The first trimester of pregnancy obviously starts at conception and the subsequent implantation of the fertilized egg. This egg then grows into an embryo. During the first 12 weeks, the embryo in your belly develops into a fetus of around 6.5 cm (2.6 inches).

At around week six, your baby’s heart starts beating and he or she has a primitive circulatory system. Then your baby develops bones, brain and spinal cord and other vital organs start growing and developing. Whether your baby is a boy or a girl is determined at conception, but the external genitals are visible from week 12.

Announcing your pregnancy

Announcing your pregnancy

Since the risk of a miscarriage is significantly lower after the twelfth week of pregnancy, this is often the time when most people announce their pregnancy. It’s a special moment and there are also lots of fun and original ways to announce the news. You can also announce your pregnancy earlier, of course. Simply do what feels right for you (and your partner)!

What to keep in mind

During the first trimester of pregnancy

Being pregnant is a very special time in your life. After all, a child is growing in your belly! As can be expected, there are a number of things to keep in mind during this process that may not be good for your baby or its development. There are a number of foods you should not eat, for instance, and not only during the first trimester but throughout your entire pregnancy.

Obviously, you should not drink alcohol, it is not a good idea to eat raw eggs, meat or fish, and there are other foods that you should either avoid or only eat occasionally.

Also keep in mind that it is not recommended to use a sauna during the first three months, i.e. the first trimester of your pregnancy. The high temperature can negatively affect your baby’s development. Using a jacuzzi is also not recommended for the same reason.

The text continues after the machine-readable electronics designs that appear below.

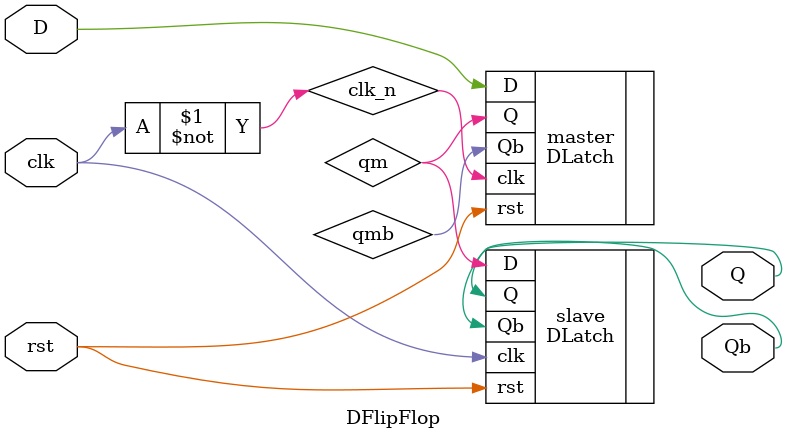
<source format=v>
`timescale 1ns/1ns
module DFlipFlop(input D, clk, rst, output Q, Qb);
    wire clk_n, qm, qmb;
    not #(6) not_clk(clk_n, clk);
    DLatch master(.D(D), .clk(clk_n), .rst(rst), .Q(qm), .Qb(qmb));
    DLatch slave (.D(qm), .clk(clk), .rst(rst), .Q(Q), .Qb(Qb));
endmodule

</source>
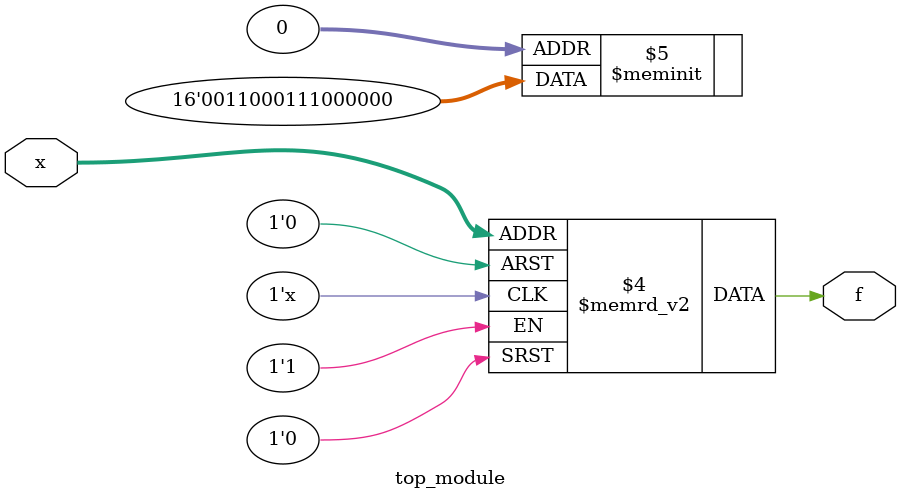
<source format=sv>
module top_module (
    input [4:1] x,
    output logic f
);

always_comb begin
    case ({x[4], x[3], x[2], x[1]})
        4'b0000: f = 1'b0; // don't-care, can choose 0
        4'b0001: f = 1'b0;
        4'b0010: f = 1'b0; // don't-care, can choose 0
        4'b0011: f = 1'b0; // don't-care, can choose 0
        4'b0100: f = 1'b0;
        4'b0101: f = 1'b0; // don't-care, can choose 0
        4'b0110: f = 1'b1;
        4'b0111: f = 1'b1;
        4'b1000: f = 1'b1;
        4'b1001: f = 1'b0; // don't-care, can choose 0
        4'b1010: f = 1'b0; // don't-care, can choose 0
        4'b1011: f = 1'b0; // don't-care, can choose 0
        4'b1100: f = 1'b1;
        4'b1101: f = 1'b1;
        4'b1110: f = 1'b0;
        4'b1111: f = 1'b0; // don't-care, can choose 0
    endcase
end

endmodule

</source>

To-do’s during the first trimester of pregnancy

Choose a doctor (OB-GYN). Also make sure to find out what your insurance covers.
Schedule a prenatal visit as soon as you find out that you are pregnant. During the first appointment, the doctor will ask about your medical history and that of the baby’s father. You will also be asked about whether you smoke and your lifestyle in general. Your due date will be determined and urine and blood tests may be done.

  • Make sure you schedule enough prenatal visits, so that your blood pressure and your baby’s heartbeat can be monitored.
  • Read about the different tests that are available and decide which ones you want to do in relation to genetic abnormalities.
  • From the start of your pregnancy – and preferably even earlier – make sure to take folic acid every day for at least the first three months, which will help with the development of your baby’s brain and spinal cord.